▶ Text:
Just trying to get over last night's nightout club hopping, pickup line dropping, with dan, eric and frankie. Who am I kidding, who the fuck has a circle of friends with a collective order of names like that.

It's obvious that if I did, by this morning I'd be heading towards the thailand border after refusing to snitch on frankie who just murdered eric and dan, cut their bodies into pieces for a nifty plastic bag fit, car boot, hurled into port dickson waters (Best spot, wouldn't make a difference, they've seen worse in those heavenly seas).

Frankie, not a sweat, citing hereditary reasons. He can't kill me, he'd have suicide bombers on his ass.

So before I go on further, let me get my head straight for a while.

Okay.

Back to the initial point of discussion. Do you remember school days? Well I do, and I was in the stupid class of a clever school after transferring from a clever class of a stupid school. So much details. If only back in school we knew how pointless it all was.

Our topic this day triggered a memory point (scientifically referred to as cerebro medula oblingatan) of everytime I pass by, or is visiting the clever class. there would be intermitten hisses - "yesssssssssssss". This phenomenon usually occurs whenever any of the clever ones have solved a math problems, to which the population will have this inner mind gesture activated:



I never understood this particular event, because firstly - I've never solved a math problem without flipping the book upside down to look at the answer, secondly - I'm not narcissistic (sure), and thirdly - I was not badass enough.

Referring to the third point, look at it this way, in these days of WWF and rap music, it wouldn't be so painful to watch someone brag out loud, it's so.. common, it's so.. okay, yeah, okay.

▶ Dataset excerpt:
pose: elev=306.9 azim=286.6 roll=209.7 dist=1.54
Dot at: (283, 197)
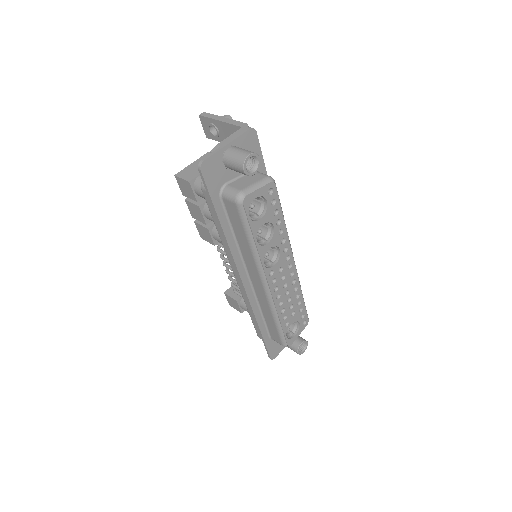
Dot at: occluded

▶ Task brief: Copy out the entire post about the night out and school days word for word, leaving out the data.

▶ Answer below:
Just trying to get over last night's nightout club hopping, pickup line dropping, with dan, eric and frankie. Who am I kidding, who the fuck has a circle of friends with a collective order of names like that.

It's obvious that if I did, by this morning I'd be heading towards the thailand border after refusing to snitch on frankie who just murdered eric and dan, cut their bodies into pieces for a nifty plastic bag fit, car boot, hurled into port dickson waters (Best spot, wouldn't make a difference, they've seen worse in those heavenly seas).

Frankie, not a sweat, citing hereditary reasons. He can't kill me, he'd have suicide bombers on his ass.

So before I go on further, let me get my head straight for a while.

Okay.

Back to the initial point of discussion. Do you remember school days? Well I do, and I was in the stupid class of a clever school after transferring from a clever class of a stupid school. So much details. If only back in school we knew how pointless it all was.

Our topic this day triggered a memory point (scientifically referred to as cerebro medula oblingatan) of everytime I pass by, or is visiting the clever class. there would be intermitten hisses - "yesssssssssssss". This phenomenon usually occurs whenever any of the clever ones have solved a math problems, to which the population will have this inner mind gesture activated:



I never understood this particular event, because firstly - I've never solved a math problem without flipping the book upside down to look at the answer, secondly - I'm not narcissistic (sure), and thirdly - I was not badass enough.

Referring to the third point, look at it this way, in these days of WWF and rap music, it wouldn't be so painful to watch someone brag out loud, it's so.. common, it's so.. okay, yeah, okay.